▶ [Aim of the exercise]: Output every record below precisely as it is written.

▶ [Material provided]:

________

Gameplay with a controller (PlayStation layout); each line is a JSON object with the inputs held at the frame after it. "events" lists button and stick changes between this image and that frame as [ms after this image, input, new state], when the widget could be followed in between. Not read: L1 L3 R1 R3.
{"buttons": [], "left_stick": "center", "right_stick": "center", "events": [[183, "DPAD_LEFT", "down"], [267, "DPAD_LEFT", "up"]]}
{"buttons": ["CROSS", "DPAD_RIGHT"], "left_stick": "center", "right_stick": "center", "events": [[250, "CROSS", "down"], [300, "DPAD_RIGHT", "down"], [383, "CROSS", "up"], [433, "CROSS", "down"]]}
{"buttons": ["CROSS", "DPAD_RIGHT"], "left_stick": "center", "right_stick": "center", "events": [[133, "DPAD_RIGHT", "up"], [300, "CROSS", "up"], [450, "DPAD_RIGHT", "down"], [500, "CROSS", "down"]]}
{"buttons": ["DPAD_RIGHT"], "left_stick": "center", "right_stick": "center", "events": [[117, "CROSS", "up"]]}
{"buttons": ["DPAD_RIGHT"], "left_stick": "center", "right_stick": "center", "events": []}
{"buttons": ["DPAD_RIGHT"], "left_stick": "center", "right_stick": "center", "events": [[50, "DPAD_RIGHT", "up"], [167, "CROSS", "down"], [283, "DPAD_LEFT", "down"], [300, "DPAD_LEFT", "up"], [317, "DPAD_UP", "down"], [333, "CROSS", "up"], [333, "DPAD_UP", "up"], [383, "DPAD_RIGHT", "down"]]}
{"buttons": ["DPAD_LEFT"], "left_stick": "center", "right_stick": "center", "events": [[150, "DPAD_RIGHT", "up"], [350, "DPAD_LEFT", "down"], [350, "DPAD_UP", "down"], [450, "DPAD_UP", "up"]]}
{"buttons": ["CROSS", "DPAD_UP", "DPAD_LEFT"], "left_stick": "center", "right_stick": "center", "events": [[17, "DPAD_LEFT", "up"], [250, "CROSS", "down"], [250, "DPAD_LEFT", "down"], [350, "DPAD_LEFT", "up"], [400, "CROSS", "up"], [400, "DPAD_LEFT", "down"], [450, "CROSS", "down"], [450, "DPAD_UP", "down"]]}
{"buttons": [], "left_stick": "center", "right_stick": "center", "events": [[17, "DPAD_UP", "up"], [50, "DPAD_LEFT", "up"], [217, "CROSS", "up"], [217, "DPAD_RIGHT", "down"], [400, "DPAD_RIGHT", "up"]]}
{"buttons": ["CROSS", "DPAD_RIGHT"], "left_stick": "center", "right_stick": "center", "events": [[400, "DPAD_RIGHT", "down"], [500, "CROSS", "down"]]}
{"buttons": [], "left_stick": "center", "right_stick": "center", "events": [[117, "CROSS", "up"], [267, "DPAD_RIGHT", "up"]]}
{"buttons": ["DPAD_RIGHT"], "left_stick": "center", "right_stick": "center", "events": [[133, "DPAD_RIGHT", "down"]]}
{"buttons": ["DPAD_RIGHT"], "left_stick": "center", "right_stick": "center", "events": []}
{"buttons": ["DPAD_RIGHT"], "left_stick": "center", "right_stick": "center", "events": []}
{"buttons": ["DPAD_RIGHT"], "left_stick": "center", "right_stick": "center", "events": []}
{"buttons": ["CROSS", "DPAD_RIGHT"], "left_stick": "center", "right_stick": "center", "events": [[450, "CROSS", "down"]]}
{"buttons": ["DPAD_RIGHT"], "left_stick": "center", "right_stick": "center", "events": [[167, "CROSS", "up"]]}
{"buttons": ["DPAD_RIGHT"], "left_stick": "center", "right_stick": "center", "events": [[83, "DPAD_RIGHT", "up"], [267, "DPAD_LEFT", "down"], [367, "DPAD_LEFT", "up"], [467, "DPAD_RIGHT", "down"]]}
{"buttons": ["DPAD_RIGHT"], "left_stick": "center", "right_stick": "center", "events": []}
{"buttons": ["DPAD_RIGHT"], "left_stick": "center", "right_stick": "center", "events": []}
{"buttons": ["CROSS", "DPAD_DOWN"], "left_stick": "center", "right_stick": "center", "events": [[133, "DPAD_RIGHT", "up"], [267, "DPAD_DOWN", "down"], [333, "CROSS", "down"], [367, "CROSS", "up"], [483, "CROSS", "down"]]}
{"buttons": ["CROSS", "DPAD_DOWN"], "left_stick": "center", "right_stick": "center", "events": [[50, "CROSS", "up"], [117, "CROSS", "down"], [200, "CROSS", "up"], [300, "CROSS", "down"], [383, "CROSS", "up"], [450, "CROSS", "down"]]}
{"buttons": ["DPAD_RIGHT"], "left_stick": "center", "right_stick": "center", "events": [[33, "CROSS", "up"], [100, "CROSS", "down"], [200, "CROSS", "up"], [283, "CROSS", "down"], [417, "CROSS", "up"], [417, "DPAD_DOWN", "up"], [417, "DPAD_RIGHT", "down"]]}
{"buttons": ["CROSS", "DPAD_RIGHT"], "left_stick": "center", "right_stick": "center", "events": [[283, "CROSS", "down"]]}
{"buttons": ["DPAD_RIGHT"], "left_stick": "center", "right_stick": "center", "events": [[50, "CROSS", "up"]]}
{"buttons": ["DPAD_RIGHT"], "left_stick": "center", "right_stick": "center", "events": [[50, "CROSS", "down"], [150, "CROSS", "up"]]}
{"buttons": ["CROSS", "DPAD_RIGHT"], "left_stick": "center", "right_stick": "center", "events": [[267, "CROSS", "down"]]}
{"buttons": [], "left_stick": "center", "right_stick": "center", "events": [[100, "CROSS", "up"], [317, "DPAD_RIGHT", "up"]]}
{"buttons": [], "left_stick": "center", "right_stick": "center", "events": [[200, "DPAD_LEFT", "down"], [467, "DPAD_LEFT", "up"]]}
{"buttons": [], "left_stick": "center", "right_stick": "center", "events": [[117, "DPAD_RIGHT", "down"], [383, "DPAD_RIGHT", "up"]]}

________

▶ [Completed exercise]:
Gameplay with a controller (PlayStation layout); each line is a JSON object with the inputs held at the frame after it. "events" lists button and stick changes between this image and that frame as [ms after this image, input, new state], when the widget could be followed in between. Not read: L1 L3 R1 R3.
{"buttons": [], "left_stick": "center", "right_stick": "center", "events": [[183, "DPAD_LEFT", "down"], [267, "DPAD_LEFT", "up"]]}
{"buttons": ["CROSS", "DPAD_RIGHT"], "left_stick": "center", "right_stick": "center", "events": [[250, "CROSS", "down"], [300, "DPAD_RIGHT", "down"], [383, "CROSS", "up"], [433, "CROSS", "down"]]}
{"buttons": ["CROSS", "DPAD_RIGHT"], "left_stick": "center", "right_stick": "center", "events": [[133, "DPAD_RIGHT", "up"], [300, "CROSS", "up"], [450, "DPAD_RIGHT", "down"], [500, "CROSS", "down"]]}
{"buttons": ["DPAD_RIGHT"], "left_stick": "center", "right_stick": "center", "events": [[117, "CROSS", "up"]]}
{"buttons": ["DPAD_RIGHT"], "left_stick": "center", "right_stick": "center", "events": []}
{"buttons": ["DPAD_RIGHT"], "left_stick": "center", "right_stick": "center", "events": [[50, "DPAD_RIGHT", "up"], [167, "CROSS", "down"], [283, "DPAD_LEFT", "down"], [300, "DPAD_LEFT", "up"], [317, "DPAD_UP", "down"], [333, "CROSS", "up"], [333, "DPAD_UP", "up"], [383, "DPAD_RIGHT", "down"]]}
{"buttons": ["DPAD_LEFT"], "left_stick": "center", "right_stick": "center", "events": [[150, "DPAD_RIGHT", "up"], [350, "DPAD_LEFT", "down"], [350, "DPAD_UP", "down"], [450, "DPAD_UP", "up"]]}
{"buttons": ["CROSS", "DPAD_UP", "DPAD_LEFT"], "left_stick": "center", "right_stick": "center", "events": [[17, "DPAD_LEFT", "up"], [250, "CROSS", "down"], [250, "DPAD_LEFT", "down"], [350, "DPAD_LEFT", "up"], [400, "CROSS", "up"], [400, "DPAD_LEFT", "down"], [450, "CROSS", "down"], [450, "DPAD_UP", "down"]]}
{"buttons": [], "left_stick": "center", "right_stick": "center", "events": [[17, "DPAD_UP", "up"], [50, "DPAD_LEFT", "up"], [217, "CROSS", "up"], [217, "DPAD_RIGHT", "down"], [400, "DPAD_RIGHT", "up"]]}
{"buttons": ["CROSS", "DPAD_RIGHT"], "left_stick": "center", "right_stick": "center", "events": [[400, "DPAD_RIGHT", "down"], [500, "CROSS", "down"]]}
{"buttons": [], "left_stick": "center", "right_stick": "center", "events": [[117, "CROSS", "up"], [267, "DPAD_RIGHT", "up"]]}
{"buttons": ["DPAD_RIGHT"], "left_stick": "center", "right_stick": "center", "events": [[133, "DPAD_RIGHT", "down"]]}
{"buttons": ["DPAD_RIGHT"], "left_stick": "center", "right_stick": "center", "events": []}
{"buttons": ["DPAD_RIGHT"], "left_stick": "center", "right_stick": "center", "events": []}
{"buttons": ["DPAD_RIGHT"], "left_stick": "center", "right_stick": "center", "events": []}
{"buttons": ["CROSS", "DPAD_RIGHT"], "left_stick": "center", "right_stick": "center", "events": [[450, "CROSS", "down"]]}
{"buttons": ["DPAD_RIGHT"], "left_stick": "center", "right_stick": "center", "events": [[167, "CROSS", "up"]]}
{"buttons": ["DPAD_RIGHT"], "left_stick": "center", "right_stick": "center", "events": [[83, "DPAD_RIGHT", "up"], [267, "DPAD_LEFT", "down"], [367, "DPAD_LEFT", "up"], [467, "DPAD_RIGHT", "down"]]}
{"buttons": ["DPAD_RIGHT"], "left_stick": "center", "right_stick": "center", "events": []}
{"buttons": ["DPAD_RIGHT"], "left_stick": "center", "right_stick": "center", "events": []}
{"buttons": ["CROSS", "DPAD_DOWN"], "left_stick": "center", "right_stick": "center", "events": [[133, "DPAD_RIGHT", "up"], [267, "DPAD_DOWN", "down"], [333, "CROSS", "down"], [367, "CROSS", "up"], [483, "CROSS", "down"]]}
{"buttons": ["CROSS", "DPAD_DOWN"], "left_stick": "center", "right_stick": "center", "events": [[50, "CROSS", "up"], [117, "CROSS", "down"], [200, "CROSS", "up"], [300, "CROSS", "down"], [383, "CROSS", "up"], [450, "CROSS", "down"]]}
{"buttons": ["DPAD_RIGHT"], "left_stick": "center", "right_stick": "center", "events": [[33, "CROSS", "up"], [100, "CROSS", "down"], [200, "CROSS", "up"], [283, "CROSS", "down"], [417, "CROSS", "up"], [417, "DPAD_DOWN", "up"], [417, "DPAD_RIGHT", "down"]]}
{"buttons": ["CROSS", "DPAD_RIGHT"], "left_stick": "center", "right_stick": "center", "events": [[283, "CROSS", "down"]]}
{"buttons": ["DPAD_RIGHT"], "left_stick": "center", "right_stick": "center", "events": [[50, "CROSS", "up"]]}
{"buttons": ["DPAD_RIGHT"], "left_stick": "center", "right_stick": "center", "events": [[50, "CROSS", "down"], [150, "CROSS", "up"]]}
{"buttons": ["CROSS", "DPAD_RIGHT"], "left_stick": "center", "right_stick": "center", "events": [[267, "CROSS", "down"]]}
{"buttons": [], "left_stick": "center", "right_stick": "center", "events": [[100, "CROSS", "up"], [317, "DPAD_RIGHT", "up"]]}
{"buttons": [], "left_stick": "center", "right_stick": "center", "events": [[200, "DPAD_LEFT", "down"], [467, "DPAD_LEFT", "up"]]}
{"buttons": [], "left_stick": "center", "right_stick": "center", "events": [[117, "DPAD_RIGHT", "down"], [383, "DPAD_RIGHT", "up"]]}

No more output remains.